Dopo la Caporetto a Nord-Est i falchi in pressing su Putin. Mosca verso la guerra totale

Ora è chiaro, dopo la Caporetto del fronte Nord-Orientale a Mosca nulla è come prima

Dopo la Caporetto a Nord-Est i falchi in pressing su Putin. Mosca verso la guerra totale

Ora è chiaro, dopo la Caporetto del fronte Nord-Orientale a Mosca nulla è come prima. Da sabato al Cremlino si gioca una partita politico-militare da cui dipende non solo l'esito del conflitto, ma anche il destino politico ed esistenziale della Russia. E, indirettamente, il futuro dell'Ucraina e dei suoi alleati. Il «grillo parlante» pronto a farcelo comprendere è l'ambizioso leader ceceno Ramzan Kadyrov trasformatosi da riverente alleato di Vladimir Putin in severo censore dei suoi comandanti militari. «Sono stati commessi degli errori. E penso - ammoniva ieri il leader ceceno - che se ne trarranno delle conclusioni.

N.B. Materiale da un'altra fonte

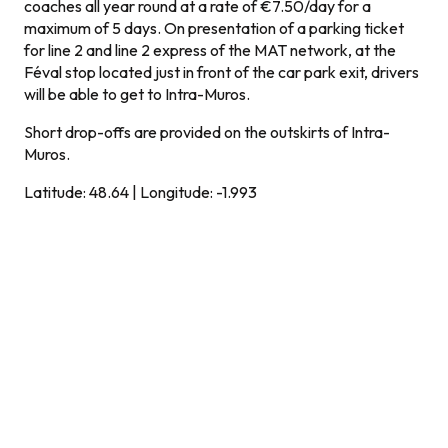
coaches all year round at a rate of €7.50/day for a
maximum of 5 days. On presentation of a parking ticket
for line 2 and line 2 express of the MAT network, at the
Féval stop located just in front of the car park exit, drivers
will be able to get to Intra-Muros.
Short drop-offs are provided on the outskirts of Intra-
Muros.
Latitude: 48.64 | Longitude: -1.993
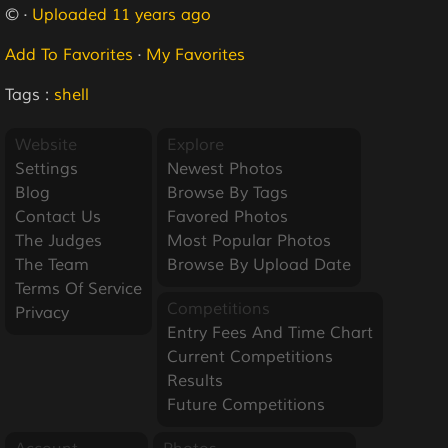
© ·
Uploaded 11 years ago
Add To Favorites
·
My Favorites
Tags :
shell
Website
Explore
Settings
Newest Photos
Blog
Browse By Tags
Contact Us
Favored Photos
The Judges
Most Popular Photos
The Team
Browse By Upload Date
Terms Of Service
Competitions
Privacy
Entry Fees And Time Chart
Current Competitions
Results
Future Competitions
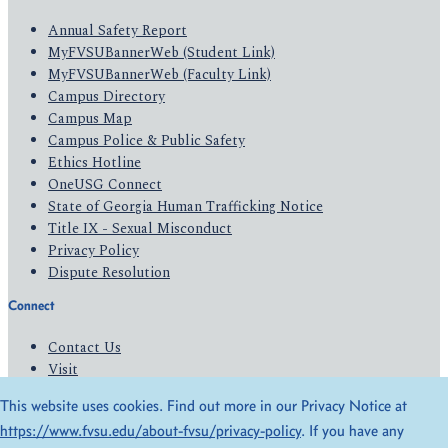
Annual Safety Report
MyFVSUBannerWeb (Student Link)
MyFVSUBannerWeb (Faculty Link)
Campus Directory
Campus Map
Campus Police & Public Safety
Ethics Hotline
OneUSG Connect
State of Georgia Human Trafficking Notice
Title IX - Sexual Misconduct
Privacy Policy
Dispute Resolution
Connect
Contact Us
Visit
Apply
This website uses cookies. Find out more in our Privacy Notice at
Give
https://www.fvsu.edu/about-fvsu/privacy-policy
. If you have any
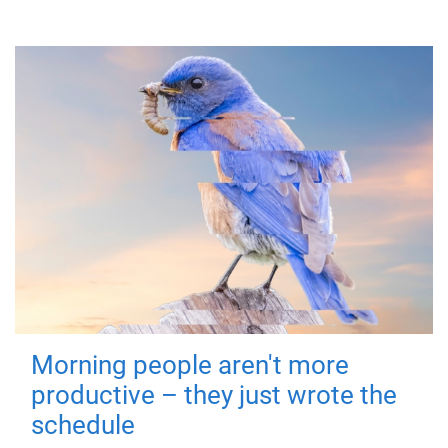
Morning people aren't more
productive – they just wrote the
schedule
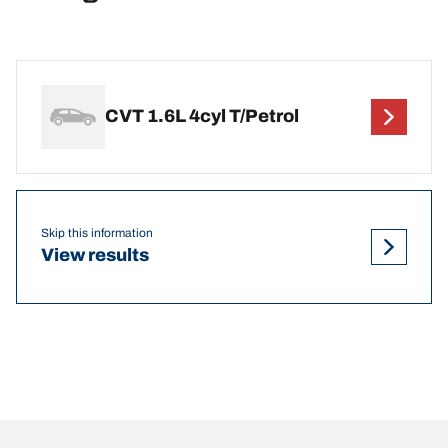
CVT 1.6L 4cyl T/Petrol
Skip this information
View results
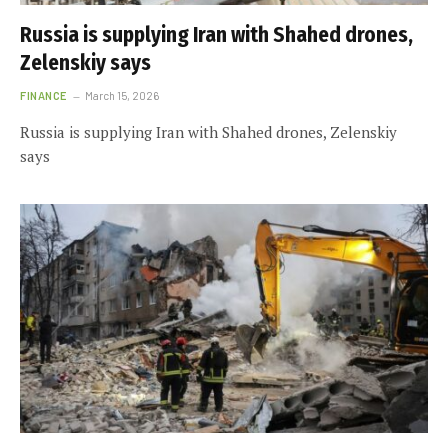
Russia is supplying Iran with Shahed drones,
Zelenskiy says
FINANCE
March 15, 2026
Russia is supplying Iran with Shahed drones, Zelenskiy
says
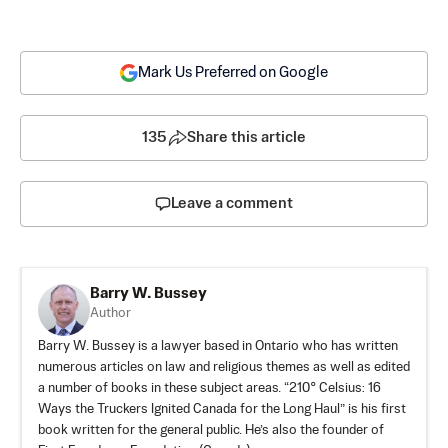
Mark Us Preferred on Google
135
Share this article
Leave a comment
Barry W. Bussey
Author
Barry W. Bussey is a lawyer based in Ontario who has written
numerous articles on law and religious themes as well as edited
a number of books in these subject areas. “210° Celsius: 16
Ways the Truckers Ignited Canada for the Long Haul” is his first
book written for the general public. He’s also the founder of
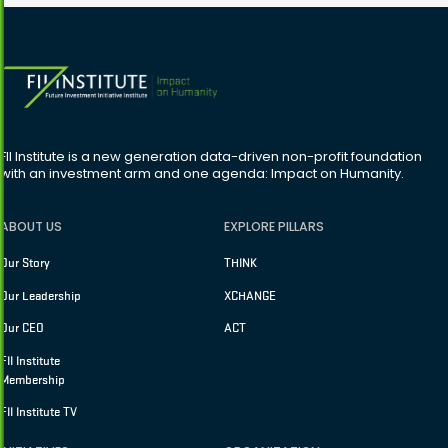
FII Institute is a new generation data-driven non-profit foundation
with an investment arm and one agenda: Impact on Humanity.
ABOUT US
EXPLORE PILLARS
Our Story
THINK
Our Leadership
XCHANGE
Our CEO
ACT
FII Institute
Membership
FII Institute TV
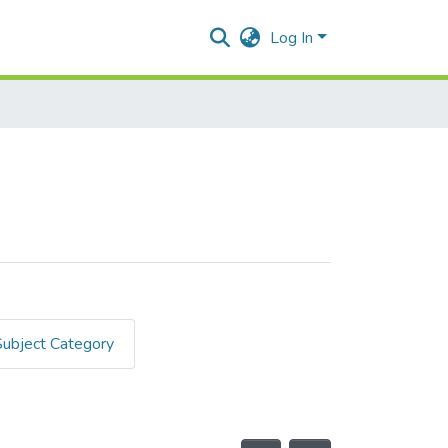
Log In
Subject Category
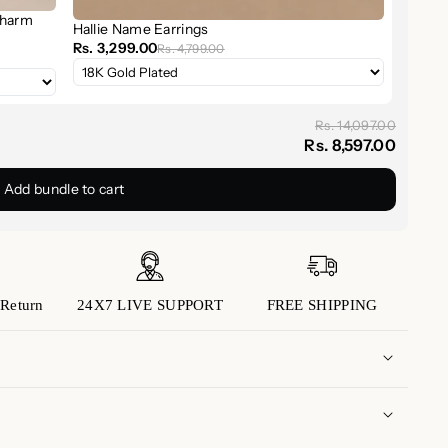
Charm
Hallie Name Earrings
om
sterling silver
,
18K gold
, or
rose gold
finishes to
Rs. 3,299.00
Rs. 4,799.00
Rs. 14,097.00
mmer Name Earrings
serve as a reminder of what
Rs. 8,597.00
connection. Whether you're celebrating motherhood,
Add bundle to cart
 earrings make your story shine.
5 sterling silver
Gold, Rose Gold
Return
24X7 LIVE SUPPORT
FREE SHIPPING
5mm capitalized letters
rd, or initials of your choice
rings
ther’s Day, birthdays, and gifting
 domestic orders is approximately 5 to 7 business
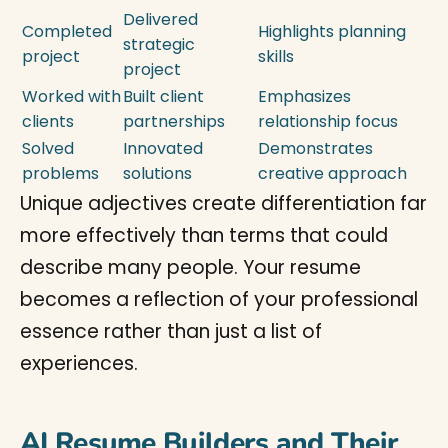
Delivered
Completed
Highlights planning
strategic
project
skills
project
Worked with
Built client
Emphasizes
clients
partnerships
relationship focus
Solved
Innovated
Demonstrates
problems
solutions
creative approach
Unique adjectives create differentiation far
more effectively than terms that could
describe many people. Your resume
becomes a reflection of your professional
essence rather than just a list of
experiences.
AI Resume Builders and Their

Se oggi o domani non ci saranno cambiamenti nella strategia dovrò andare al ministero della Difesa e alla dirigenza del Paese per spiegare loro la situazione».

Parole che sembrano quasi un «pronunciamento», ma vanno lette ricordando la propensione all'astuzia e al tatticismo di un leader ceceno evidentemente deciso a schierarsi con chi al Cremlino preme per archiviare l'Operazione Speciale e spingere Putin verso una guerra a tutto campo. Secondo i sostenitori di questa svolta radicale il maquillage strategico-politico di un'Operazione Speciale studiata per risparmiare all'opinione pubblica l'orrore della guerra ha fatto il suo tempo. E va subito rimpiazzato da strategie che non prevedano il risparmio di uomini e mezzi. La batosta subita da Kharkiv in giù è, come già lo fu l'attentato costato la vita a Darya Dugin, il miglior argomento di chi considera un suicidio strategico schierare «solo» 130mila uomini su un fronte di 1.300 chilometri. Ma non solo.

In queste ore sui blog di analisi militare ospitati da Telegram si moltiplicano i commenti di chi denuncia l'apatia dei comandanti militari colpevoli di non aver «visto» o, peggio, aver assistito inerti alla preparazione dell'offensiva militare ucraina. Canali come «Grey Zone» invitano persino a considerare «la differenza tra il ministero della Difesa e i contractor del gruppo Wagner» e domandarsi perché nella compagnia di ventura in prima linea nel Donbass si distinguano «ragazzi soldati e ufficiali che non hanno mai fatto carriera nelle stanze del ministero». E non a caso il nome di Yevgeny Prigozhin, demiurgo del gruppo mercenario, viene contrapposto all'inerzia di ministri e generali. In tutto questo la propensione alla guerra totale sembra attecchire anche tra quell'opinione pubblica a cui si voleva risparmiare una perdita di figli e familiari conseguenza di una chiamata alle armi generalizzata. Un sentimento evidente nell'indignazione di chi ricorda come l'offensiva ucraina sia avvenuta mentre le tv diffondevano le immagini rassicuranti dei festeggiamenti per l'inaugurazione di una nuova gigantesca ruota panoramica nel cuore di Mosca.

In questo clima la sintonia del presidente con i sostenitori di scelte radicali sembra quasi obbligata. E non soltanto perché Putin ha appena firmato un decreto per l'estensione della leva. A febbraio l'intervento in Ucraina venne deciso nella convinzione che solo il mantenimento dell'influenza russa sul Paese avrebbe evitato una piena egemonia statunitense. Una sconfitta, o una mancata vittoria, non rientrano dunque tra le opzioni accettabili. Proprio per questo la tesi di chi pretende una guerra a tutto campo sembra inevitabilmente preponderante.

Ma questo significa che il conflitto terminerà solo quando l'Ucraina o la Russia saranno irrimediabilmente in ginocchio. E che da qui ai prossimi mesi non solo la Russia e l'Ucraina, ma tutta l'Europa dovrà fare i conti con i rischio di una pericolosa e inarrestabile escalation.